C.A.S.I.T.A. (Cuba, Industrial, Tourist, and Handcrafted Symptomatic Appearances. )
C.A.S.I.T.A. and Luis Gárciga
This project was carried out for the Biennal’s XIII edition of the Havana (Cuba)
The Jababacoa project started with the mounting of a textile manufacturing workshop in the Historical Museum of Guanabacoa (Museo Histórico de Guanabacoa). With modern sewing machines and every necessary material, former workers of the textile workshop, who could be found in Guanabacoa until the 90s, were convened. It was about the creation of a space, but also about the reconstruction of these women’s oral history. It was also an opportunity to share standpoints and questions about production methods and new imaginaries. With documentary material and the ideas that came up during the collaboration, we created an audiovisual installation with videomapping projections that will be exhibited in the Visual Arts Development Center (Centro de Desarrollo de las Artes Visuales).

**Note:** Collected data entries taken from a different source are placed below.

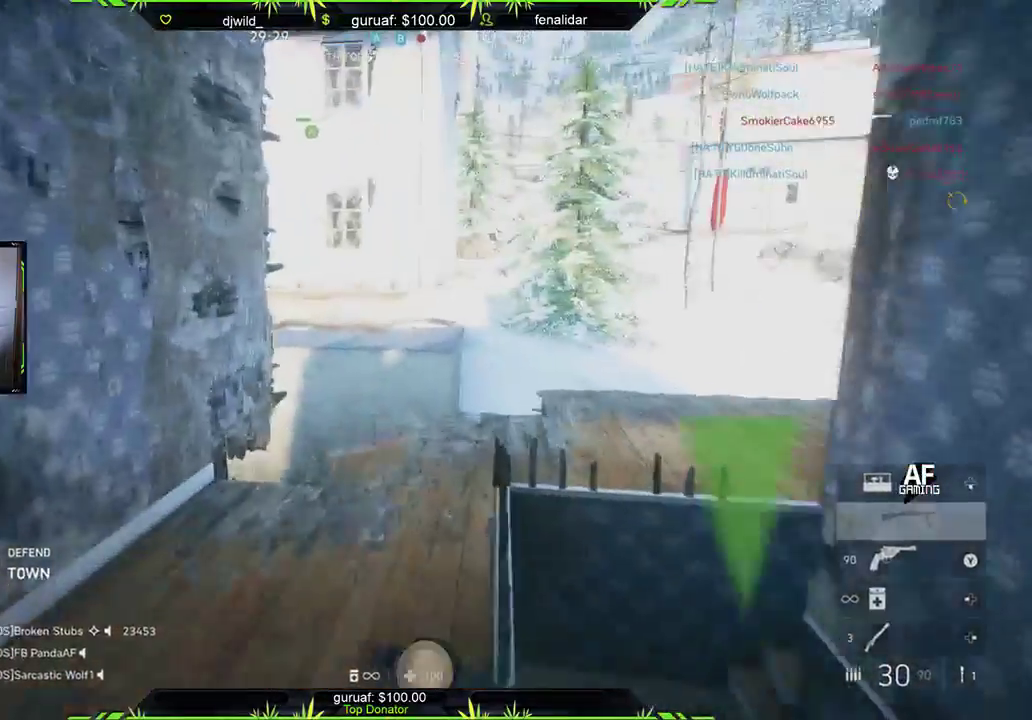
{"buttons": [], "left_stick": "right", "right_stick": "center", "events": [[83, "right_stick", "right"], [100, "left_stick", "left"], [267, "right_stick", "center"], [333, "left_stick", "down"], [467, "left_stick", "right"]]}
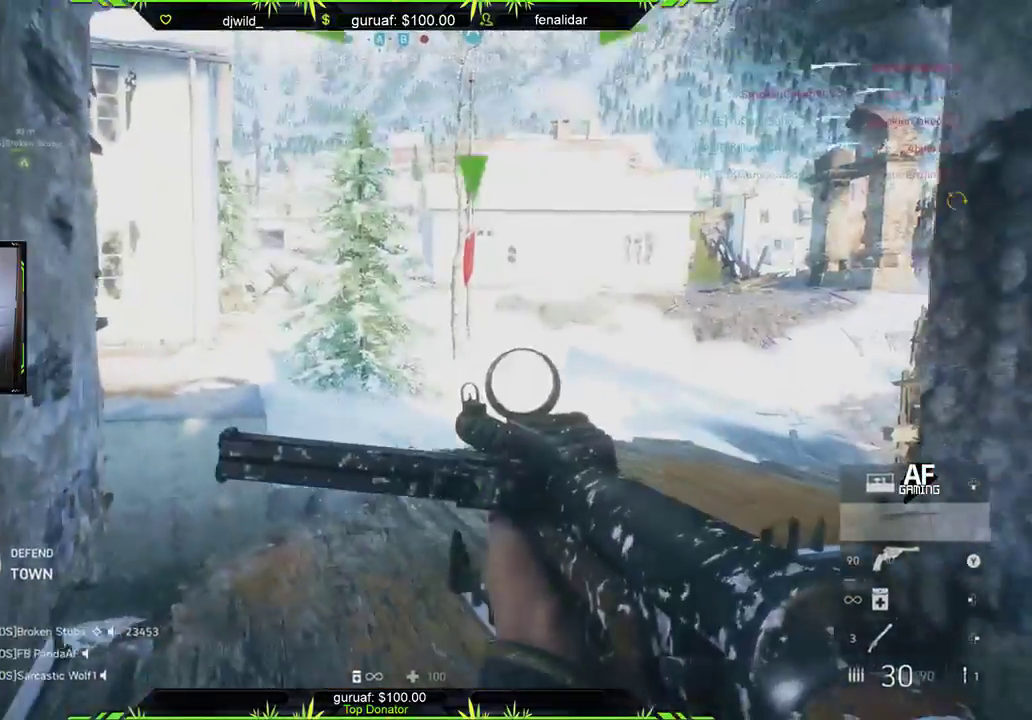
{"buttons": [], "left_stick": "up", "right_stick": "left", "events": [[50, "left_stick", "up-right"], [150, "left_stick", "up"], [183, "L3", "down"], [433, "L3", "up"], [467, "right_stick", "left"]]}
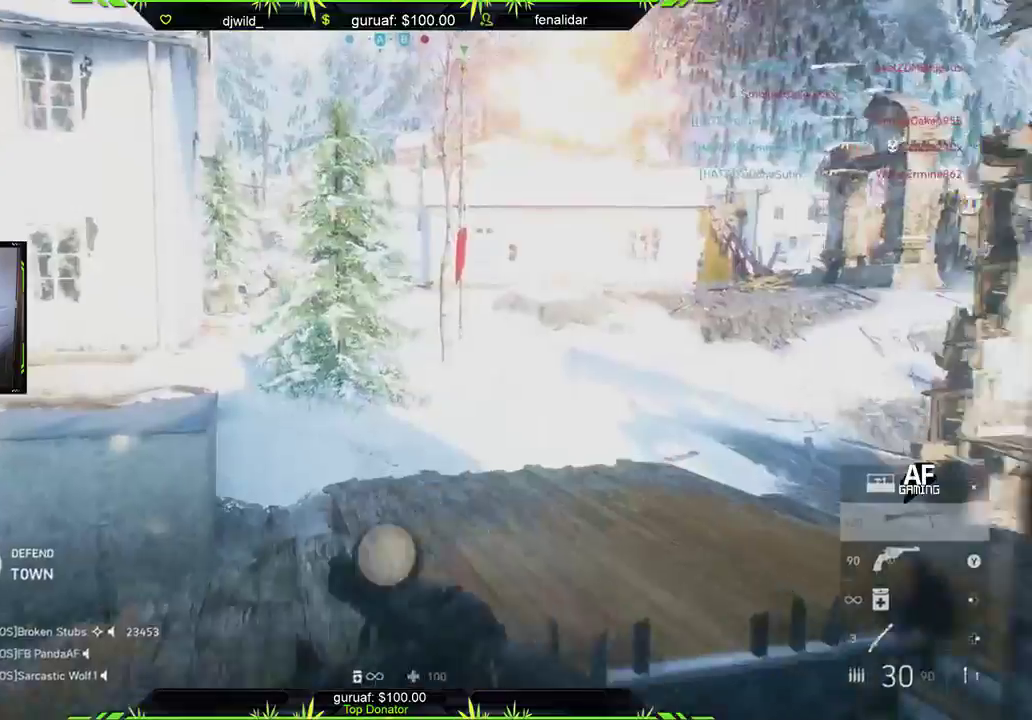
{"buttons": [], "left_stick": "up-right", "right_stick": "left", "events": [[233, "left_stick", "up-right"], [283, "right_stick", "center"], [367, "right_stick", "left"]]}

Collectively remembering women’s practices in these former sewing workshops is the starting point from which we unfolded very different paths of analysis and creation, such as the industrial and the handcrafted, and their implications in production models, the local identity and patrimony, the emotional production linked to the working conditions, and the ways to reconcile the private and the working life, especially how women manage to be workers, housekeepers, mothers, daughters, etc. We aim at reviving a collective memory that we want to introduce to the context of a history museum. In order to do that, we transformed one of its rooms into a textile workshop.
The jabas or bags we manufactured are both objects and tales of an oral transmission process of collective memory fragments, that share a gender perspective and that orbit around life experiences in the 90s, when semi-industrial textile workshops began to shut down or to be transformed as a consequence of the fall of the socialist bloc in Eastern Europe. The resulting materials and the documentation of the experience are to be introduced in the History Museum of Guanabacoa, where we also organized a talk with specialists in industrial patrimony and the town’s history
Regarding symbolic elements, we have kept in mind the need to transmit not only the contents of a story of labor and production, but also the emotional footprint that the workshop experience left in its workers, as well as the mark left by the workshop dismantling from an economic and, more importantly, a human perspective. The installation reflects some symbolic elements and highlights the constant change in the scale between the individual and the global, or the local and the universal.
Jababacoa sets out to add Guanabacoa’s laboring past as an industrial production center to its historical and cultural identity, which is frequently linked to the Afro-Cuban religious practices. Through conversations among the participants and the creation of situations, we addressed the concept of labor beyond its monetary side, raising awareness about its implications on identity and emotions, and on the processes of subjetivization and interrelationality. With this identification as a starting point, we work on these issues together with the public to be able to get common reference points for possible futures.